Both Ram and Sinha agree that a major problem was the fact that only 10 percent of exports are actually examined at air and sea ports, and it is the case that customs officials are often in cahoots with art smugglers. There are also known cases of Indian antiques being smuggled out in diplomatic bags and the CBI is unable to proceed for fear of starting up a diplomatic row. Yet, over the years, the CBI has seized so many antique pieces that there is even a move on the part of the investigative bureau to establish a museum of its own.

The CBI has also been taking a close look at the activities of agents for Sotheby's who have been scouring the Indian countryside with the connivance of Indian art smugglers for items for their famed auctions, a fact that has been recorded by arts reporter Peter Watson in his book Sotheby's: Inside Story. CBI official Ram says there exist networks of antique smugglers operating in the major metropolitan cities which have contacts with foreign buyers, the most notorious of whom are Britishers Bruce Miller and George Fletcher.

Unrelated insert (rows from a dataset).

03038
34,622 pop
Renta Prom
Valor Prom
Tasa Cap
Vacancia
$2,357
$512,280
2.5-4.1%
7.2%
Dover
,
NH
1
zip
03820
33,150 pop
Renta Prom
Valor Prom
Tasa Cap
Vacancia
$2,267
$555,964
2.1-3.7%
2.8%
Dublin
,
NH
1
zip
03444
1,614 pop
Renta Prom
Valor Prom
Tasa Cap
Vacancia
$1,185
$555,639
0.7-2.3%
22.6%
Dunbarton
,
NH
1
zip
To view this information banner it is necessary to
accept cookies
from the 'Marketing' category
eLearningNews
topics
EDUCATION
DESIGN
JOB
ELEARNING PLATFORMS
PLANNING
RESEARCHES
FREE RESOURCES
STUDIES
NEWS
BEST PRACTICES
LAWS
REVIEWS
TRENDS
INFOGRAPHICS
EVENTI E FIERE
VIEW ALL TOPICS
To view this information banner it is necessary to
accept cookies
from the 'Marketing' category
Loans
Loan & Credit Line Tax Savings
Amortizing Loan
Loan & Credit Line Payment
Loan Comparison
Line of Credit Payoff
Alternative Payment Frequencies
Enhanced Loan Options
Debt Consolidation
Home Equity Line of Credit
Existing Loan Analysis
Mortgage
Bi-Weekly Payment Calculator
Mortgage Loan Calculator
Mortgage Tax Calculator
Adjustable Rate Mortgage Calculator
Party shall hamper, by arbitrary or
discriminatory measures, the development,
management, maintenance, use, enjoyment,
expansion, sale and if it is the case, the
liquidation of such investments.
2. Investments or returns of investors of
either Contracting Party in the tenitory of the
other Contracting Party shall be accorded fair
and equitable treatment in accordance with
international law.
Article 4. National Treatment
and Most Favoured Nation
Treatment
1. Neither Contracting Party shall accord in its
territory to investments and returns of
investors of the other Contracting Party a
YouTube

Ram also say that customs channels are so porous that there have been instances when items in the possession of art dealers have left India and were returned once suspected by the CBI. He gives the example of a terracotta panel depicting the fight of the monkey gods, Bali and Sugreev, which was promptly returned to an Indian art dealer after a cautious buyer referred the item to the CBI before buying it in London. "We couldn't proceed because there was no proof that the item, registered as being in the legal possession of the art dealer, had actually been sold in London. Anyway, it was back in India," he says.

But for every item returning to its land of provenance, there will be hundreds leaving its shore. And the exodus is not likely to to stop anytime soon.